**Reading passage**:
........
Mount one Toaster at the app root and call toast() from anywhere — server actions, event handlers, optimistic mutations. The function returns the toast id so the caller can dismiss it imperatively (e.g. when an in-flight request resolves to an error).

tsx

import { Toaster, toast } from "@flatpay-dk/ui";

// Mount once at the app root — usually inside the providers.tsx tree.
<Toaster position="top-right" />

// Then anywhere in the tree:
toast.success("Order saved");
toast.warning("Settlement delayed", {
  description: "Your bank reported a temporary outage.",
});
toast.critical("Payment declined", {
  description: "Click to retry — the toast won't auto-dismiss.",
  duration: 0,
  action: { label: "Retry", onClick: retryPayment },
});

// Imperative dismiss — useful when the cause finishes resolving
const id = toast.info("Saving…", { duration: 0 });
await save();
toast.dismiss(id);

// Coalesce repeats by passing the same id
toast.info("3 orders saved", { id: "save-batch" });

// In a server action, fire from the client side after revalidation
const handle = async () => {
  const result = await saveOrder();
  if (result.ok) toast.success("Order saved");
  else toast.critical("Couldn't save", { description: result.error });
};

Best practices

Toast misuse is the loudest in the system — a wrong toast interrupts every user on every page. The questions below catch the common ones.

Order saved

Funds will move on the next settlement run.
........
Landmark coordinate records
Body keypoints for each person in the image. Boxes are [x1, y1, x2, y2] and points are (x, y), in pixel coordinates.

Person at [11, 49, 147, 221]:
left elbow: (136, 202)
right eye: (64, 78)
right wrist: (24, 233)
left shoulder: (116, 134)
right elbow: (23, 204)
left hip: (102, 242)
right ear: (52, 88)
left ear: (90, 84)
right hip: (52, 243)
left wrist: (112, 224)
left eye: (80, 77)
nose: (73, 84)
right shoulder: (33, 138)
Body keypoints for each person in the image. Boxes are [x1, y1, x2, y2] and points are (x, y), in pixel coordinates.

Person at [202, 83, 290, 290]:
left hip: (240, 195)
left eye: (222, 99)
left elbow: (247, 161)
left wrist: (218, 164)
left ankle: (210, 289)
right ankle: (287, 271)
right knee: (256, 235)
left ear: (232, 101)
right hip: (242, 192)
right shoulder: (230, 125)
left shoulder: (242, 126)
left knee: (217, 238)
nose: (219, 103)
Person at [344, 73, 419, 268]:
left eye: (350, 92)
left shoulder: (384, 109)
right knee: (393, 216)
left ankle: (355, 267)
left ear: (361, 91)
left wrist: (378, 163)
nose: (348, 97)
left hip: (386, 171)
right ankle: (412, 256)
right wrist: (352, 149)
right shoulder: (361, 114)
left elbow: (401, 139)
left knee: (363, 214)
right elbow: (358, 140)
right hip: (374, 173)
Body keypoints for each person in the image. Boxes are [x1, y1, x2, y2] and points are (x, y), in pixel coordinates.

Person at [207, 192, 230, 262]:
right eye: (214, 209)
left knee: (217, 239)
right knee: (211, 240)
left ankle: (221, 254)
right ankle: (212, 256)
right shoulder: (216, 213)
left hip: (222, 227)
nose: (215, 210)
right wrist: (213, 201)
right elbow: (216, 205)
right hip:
........
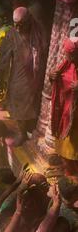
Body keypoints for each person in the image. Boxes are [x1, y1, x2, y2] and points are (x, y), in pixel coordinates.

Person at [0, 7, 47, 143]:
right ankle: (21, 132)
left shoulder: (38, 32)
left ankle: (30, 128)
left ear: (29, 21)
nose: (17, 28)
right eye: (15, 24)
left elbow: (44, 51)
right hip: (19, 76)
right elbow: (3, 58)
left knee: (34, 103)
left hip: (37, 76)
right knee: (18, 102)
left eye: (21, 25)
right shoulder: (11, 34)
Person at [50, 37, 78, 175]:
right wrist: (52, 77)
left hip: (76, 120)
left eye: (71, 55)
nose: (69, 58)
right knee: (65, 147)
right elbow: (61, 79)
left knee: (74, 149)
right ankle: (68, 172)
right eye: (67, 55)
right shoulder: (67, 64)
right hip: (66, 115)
........
**What is required**: Explain in one to three sentences why, according to the toast documentation, the toast() function returns the toast id. Rely on the text alone when answering.

**Solution below**: The toast() function returns the toast id so that the caller can dismiss the toast imperatively. An example is when an in-flight request resolves to an error.